The Pittsburgh Steelers have gotten some dismal defensive performances as of late. Should rookie linebacker Buddy Johnson be given a bigger shot?
Despite their investments into the position, the combination of Devin Bush and Joe Schobert for the Pittsburgh Steelers this year has been nothing short of disastrous. Kevin Colbert spent elite draft capital on Bush in the 2019 NFL Draft, while the team decided to trade for Schobert’s sizable contract in hopes to give the defense a boost.
Sadly, things have gotten much worse this year. While there are other contributing factors (like the loss of Stephon Tuitt and Tyson Alualu on the defensive line), Bush and Schobert simply haven’t played well at all.
When it comes to stopping the run or defending the pass, Pittsburgh’s off-ball linebackers look completely lost and the splash plays have been almost non-existent. Because of the trainwreck, we have witnessed from this pairing during the 2021 season, it seems necessary to ask: should the Steelers give rookie Buddy Johnson a chance with the starters?
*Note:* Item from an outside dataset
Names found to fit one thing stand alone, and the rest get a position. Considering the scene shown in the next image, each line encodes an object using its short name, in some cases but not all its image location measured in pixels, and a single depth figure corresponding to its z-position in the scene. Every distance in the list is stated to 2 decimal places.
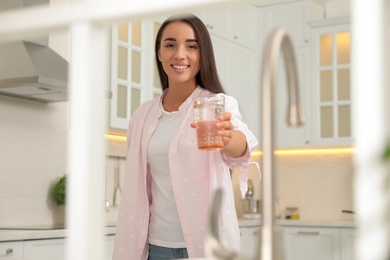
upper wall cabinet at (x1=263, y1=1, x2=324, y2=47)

This notion is sure to stir up a little controversy, but at what point do we try to look for a solution to the problem? Though the first 13 games of the NFL season, Schobert has earned a below-average overall grade, according to Pro Football Focus, and Bush’s grade is good for one of the worst of 83 qualifying linebackers.
While these players have combined for over 1,500 snaps this season, rookie Buddy Johnson has seen just 6. Considering the absurd level of struggles both Bush and Schobert have had, perhaps it’s time for Johnson to get a shot.
Does Johnson deserve a shot with Steelers starters?
Obviously, this is a lot to ask of a fourth-round rookie linebacker to step in and play on a defense that has been decimated by injuries this year… But could the results really be much worse than what we have seen?
At the very least, Johnson might be able to help stop the bleeding in Pittsburgh’s porous run defense. According to Team Rankings, Pittsburgh is currently one of the worst teams in the NFL in rushing yards allowed and yards per attempt allowed — something that is very uncharacteristic of a Steelers team. Perhaps they are missing a Vince Williams-type player more than they thought they would.
Johnson fits that same mold. Though he didn’t measure in very big at his Pro Day (6’0 1/2” and 229 lbs), Johnson specialized at coming downhill in college and stopping the run. Though his instincts were deemed questionable, he’s a terrific athlete who can flow to the ball and is a sure tackler.
If the Steelers were to give Johnson a shot, the question then becomes: who do they take off the field? Perhaps Pittsburgh would be willing to go with more of a committee approach at inside linebacker — depending on the down, distance, and game situation. By doing so, it could help keep their players fresher in the middle of the field.
I haven’t necessarily seen any reason why we should believe that Buddy Johnson will be a better option than Devin Bush or Joe Schobert, but from what we have seen, it might be hard to be worse. At the very least, perhaps Johnson should work into a rotation so the Steelers can see what they have in him.